[SUPPLIED INFORMATION]:
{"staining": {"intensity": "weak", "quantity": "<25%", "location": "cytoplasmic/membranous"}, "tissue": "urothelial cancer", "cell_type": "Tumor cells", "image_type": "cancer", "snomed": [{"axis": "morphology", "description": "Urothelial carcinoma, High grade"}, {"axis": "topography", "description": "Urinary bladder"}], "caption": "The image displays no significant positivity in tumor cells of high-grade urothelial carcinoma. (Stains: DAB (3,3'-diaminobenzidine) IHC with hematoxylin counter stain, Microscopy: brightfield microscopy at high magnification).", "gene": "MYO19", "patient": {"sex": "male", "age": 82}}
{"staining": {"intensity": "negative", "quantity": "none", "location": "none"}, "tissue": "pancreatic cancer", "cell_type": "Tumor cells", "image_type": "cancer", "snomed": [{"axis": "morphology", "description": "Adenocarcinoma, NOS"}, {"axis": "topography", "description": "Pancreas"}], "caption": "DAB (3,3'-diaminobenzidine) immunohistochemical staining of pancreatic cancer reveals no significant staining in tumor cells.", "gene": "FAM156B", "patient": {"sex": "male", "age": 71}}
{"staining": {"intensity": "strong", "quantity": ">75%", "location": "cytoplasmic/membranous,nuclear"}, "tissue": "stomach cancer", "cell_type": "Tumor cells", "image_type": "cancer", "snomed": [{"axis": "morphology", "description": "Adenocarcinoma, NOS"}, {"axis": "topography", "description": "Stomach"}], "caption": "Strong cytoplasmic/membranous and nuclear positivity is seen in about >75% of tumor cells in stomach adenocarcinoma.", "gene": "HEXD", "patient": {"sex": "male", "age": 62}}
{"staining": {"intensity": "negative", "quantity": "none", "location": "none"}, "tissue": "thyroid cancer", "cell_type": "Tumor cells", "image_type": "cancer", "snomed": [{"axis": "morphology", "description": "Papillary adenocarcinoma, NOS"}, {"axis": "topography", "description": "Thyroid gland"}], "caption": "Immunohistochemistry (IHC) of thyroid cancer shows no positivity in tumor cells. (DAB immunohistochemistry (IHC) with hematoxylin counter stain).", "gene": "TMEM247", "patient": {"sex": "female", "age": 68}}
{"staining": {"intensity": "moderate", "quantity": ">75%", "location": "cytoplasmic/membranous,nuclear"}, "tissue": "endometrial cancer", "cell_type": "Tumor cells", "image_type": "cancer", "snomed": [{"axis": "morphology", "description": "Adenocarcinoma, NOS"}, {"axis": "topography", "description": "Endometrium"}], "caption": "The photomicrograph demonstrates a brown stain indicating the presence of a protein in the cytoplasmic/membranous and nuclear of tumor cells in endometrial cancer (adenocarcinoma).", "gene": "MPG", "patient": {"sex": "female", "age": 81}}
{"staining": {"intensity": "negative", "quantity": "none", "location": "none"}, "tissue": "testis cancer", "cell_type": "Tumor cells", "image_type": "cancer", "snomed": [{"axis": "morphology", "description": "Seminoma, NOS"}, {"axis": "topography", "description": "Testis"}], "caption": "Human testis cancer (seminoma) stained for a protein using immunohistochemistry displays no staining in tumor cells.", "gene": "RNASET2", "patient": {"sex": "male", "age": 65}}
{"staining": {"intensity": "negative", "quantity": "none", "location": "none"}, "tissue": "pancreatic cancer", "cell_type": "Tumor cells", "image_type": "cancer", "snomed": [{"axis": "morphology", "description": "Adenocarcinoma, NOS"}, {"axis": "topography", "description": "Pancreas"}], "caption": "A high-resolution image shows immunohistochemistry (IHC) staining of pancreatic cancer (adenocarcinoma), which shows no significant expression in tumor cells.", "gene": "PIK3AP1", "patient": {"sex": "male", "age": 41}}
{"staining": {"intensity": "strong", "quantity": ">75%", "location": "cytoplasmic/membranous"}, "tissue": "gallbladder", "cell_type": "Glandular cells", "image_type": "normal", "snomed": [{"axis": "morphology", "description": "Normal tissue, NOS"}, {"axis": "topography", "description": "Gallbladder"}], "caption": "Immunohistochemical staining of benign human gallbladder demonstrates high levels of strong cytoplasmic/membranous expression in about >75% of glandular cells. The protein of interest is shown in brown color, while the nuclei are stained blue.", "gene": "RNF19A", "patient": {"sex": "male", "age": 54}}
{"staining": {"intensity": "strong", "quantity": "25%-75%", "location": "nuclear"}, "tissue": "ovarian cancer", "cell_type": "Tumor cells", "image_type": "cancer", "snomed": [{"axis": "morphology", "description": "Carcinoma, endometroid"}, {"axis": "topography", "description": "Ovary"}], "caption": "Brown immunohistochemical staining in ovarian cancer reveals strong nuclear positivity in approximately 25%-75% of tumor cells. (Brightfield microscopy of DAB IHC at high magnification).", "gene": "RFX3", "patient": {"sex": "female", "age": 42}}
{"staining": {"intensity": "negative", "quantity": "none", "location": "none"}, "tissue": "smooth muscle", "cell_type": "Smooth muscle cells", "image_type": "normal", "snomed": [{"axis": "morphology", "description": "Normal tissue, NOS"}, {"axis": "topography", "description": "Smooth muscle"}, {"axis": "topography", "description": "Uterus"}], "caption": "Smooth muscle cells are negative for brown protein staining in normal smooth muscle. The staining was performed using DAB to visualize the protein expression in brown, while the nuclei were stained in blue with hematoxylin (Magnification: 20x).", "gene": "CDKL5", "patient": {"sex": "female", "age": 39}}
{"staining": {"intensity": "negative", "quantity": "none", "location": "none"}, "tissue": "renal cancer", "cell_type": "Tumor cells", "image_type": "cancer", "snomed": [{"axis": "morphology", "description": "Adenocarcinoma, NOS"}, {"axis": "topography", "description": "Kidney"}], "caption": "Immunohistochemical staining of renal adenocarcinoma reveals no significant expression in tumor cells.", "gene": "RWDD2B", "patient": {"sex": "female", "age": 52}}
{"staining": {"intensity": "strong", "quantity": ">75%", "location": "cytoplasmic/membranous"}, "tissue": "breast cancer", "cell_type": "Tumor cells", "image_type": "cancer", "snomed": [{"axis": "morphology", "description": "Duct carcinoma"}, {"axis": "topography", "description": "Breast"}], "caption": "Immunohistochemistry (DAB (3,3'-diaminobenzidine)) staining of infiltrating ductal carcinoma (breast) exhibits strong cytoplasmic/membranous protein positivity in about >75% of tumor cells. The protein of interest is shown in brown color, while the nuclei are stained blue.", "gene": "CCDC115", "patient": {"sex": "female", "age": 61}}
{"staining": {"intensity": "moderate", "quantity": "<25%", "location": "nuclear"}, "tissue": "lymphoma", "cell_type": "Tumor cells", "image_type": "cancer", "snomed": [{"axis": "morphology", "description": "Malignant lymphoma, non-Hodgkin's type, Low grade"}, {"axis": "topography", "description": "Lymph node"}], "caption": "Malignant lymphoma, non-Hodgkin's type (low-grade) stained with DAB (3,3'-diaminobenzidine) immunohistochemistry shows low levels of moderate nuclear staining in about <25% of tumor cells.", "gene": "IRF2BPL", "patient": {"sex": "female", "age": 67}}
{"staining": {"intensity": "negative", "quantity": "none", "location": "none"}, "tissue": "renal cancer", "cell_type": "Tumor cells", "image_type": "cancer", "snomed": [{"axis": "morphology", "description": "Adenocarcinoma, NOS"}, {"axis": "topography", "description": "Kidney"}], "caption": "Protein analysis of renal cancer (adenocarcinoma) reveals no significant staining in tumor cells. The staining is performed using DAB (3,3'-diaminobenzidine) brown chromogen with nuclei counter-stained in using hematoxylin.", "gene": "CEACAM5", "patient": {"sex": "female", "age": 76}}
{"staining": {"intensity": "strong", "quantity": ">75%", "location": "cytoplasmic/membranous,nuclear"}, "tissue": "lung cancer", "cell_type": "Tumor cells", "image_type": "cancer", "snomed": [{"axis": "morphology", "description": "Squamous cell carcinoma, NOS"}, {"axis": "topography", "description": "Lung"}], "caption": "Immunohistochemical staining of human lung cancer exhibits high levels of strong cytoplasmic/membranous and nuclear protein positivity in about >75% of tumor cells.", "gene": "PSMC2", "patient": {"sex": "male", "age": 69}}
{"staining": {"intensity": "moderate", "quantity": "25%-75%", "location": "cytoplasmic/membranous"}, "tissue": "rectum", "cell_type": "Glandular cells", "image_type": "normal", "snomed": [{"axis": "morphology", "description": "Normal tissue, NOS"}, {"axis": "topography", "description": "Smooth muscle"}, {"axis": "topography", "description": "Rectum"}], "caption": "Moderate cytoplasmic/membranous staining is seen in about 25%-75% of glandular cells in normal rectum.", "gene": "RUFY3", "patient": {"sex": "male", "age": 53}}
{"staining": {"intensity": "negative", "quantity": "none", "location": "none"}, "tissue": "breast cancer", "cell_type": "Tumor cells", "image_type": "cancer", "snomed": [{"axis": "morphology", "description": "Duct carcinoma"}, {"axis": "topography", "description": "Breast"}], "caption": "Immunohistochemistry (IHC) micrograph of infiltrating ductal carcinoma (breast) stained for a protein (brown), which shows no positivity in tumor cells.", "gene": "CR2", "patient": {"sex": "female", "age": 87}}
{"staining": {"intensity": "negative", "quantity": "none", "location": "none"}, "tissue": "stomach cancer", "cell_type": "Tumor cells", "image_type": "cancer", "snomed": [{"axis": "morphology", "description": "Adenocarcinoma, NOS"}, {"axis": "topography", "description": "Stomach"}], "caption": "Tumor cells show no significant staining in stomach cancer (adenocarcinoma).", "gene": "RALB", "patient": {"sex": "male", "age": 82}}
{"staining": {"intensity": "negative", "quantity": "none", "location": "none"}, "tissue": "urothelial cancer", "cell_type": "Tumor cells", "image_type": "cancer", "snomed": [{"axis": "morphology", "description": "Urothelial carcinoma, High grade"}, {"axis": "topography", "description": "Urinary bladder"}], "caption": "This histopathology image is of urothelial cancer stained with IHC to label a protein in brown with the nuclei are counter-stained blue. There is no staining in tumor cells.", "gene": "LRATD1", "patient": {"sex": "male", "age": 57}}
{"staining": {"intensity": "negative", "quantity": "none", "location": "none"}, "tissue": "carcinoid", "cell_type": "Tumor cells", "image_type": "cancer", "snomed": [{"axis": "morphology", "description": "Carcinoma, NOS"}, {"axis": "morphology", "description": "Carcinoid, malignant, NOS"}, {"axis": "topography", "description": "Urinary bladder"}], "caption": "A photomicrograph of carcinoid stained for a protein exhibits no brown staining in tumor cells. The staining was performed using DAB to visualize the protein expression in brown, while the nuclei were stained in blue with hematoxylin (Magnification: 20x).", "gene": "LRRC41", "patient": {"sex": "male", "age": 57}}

[YOUR GOAL]:
Report only how many lines of the listing hold the word "seen".

[EXERCISE OUTPUT]:
2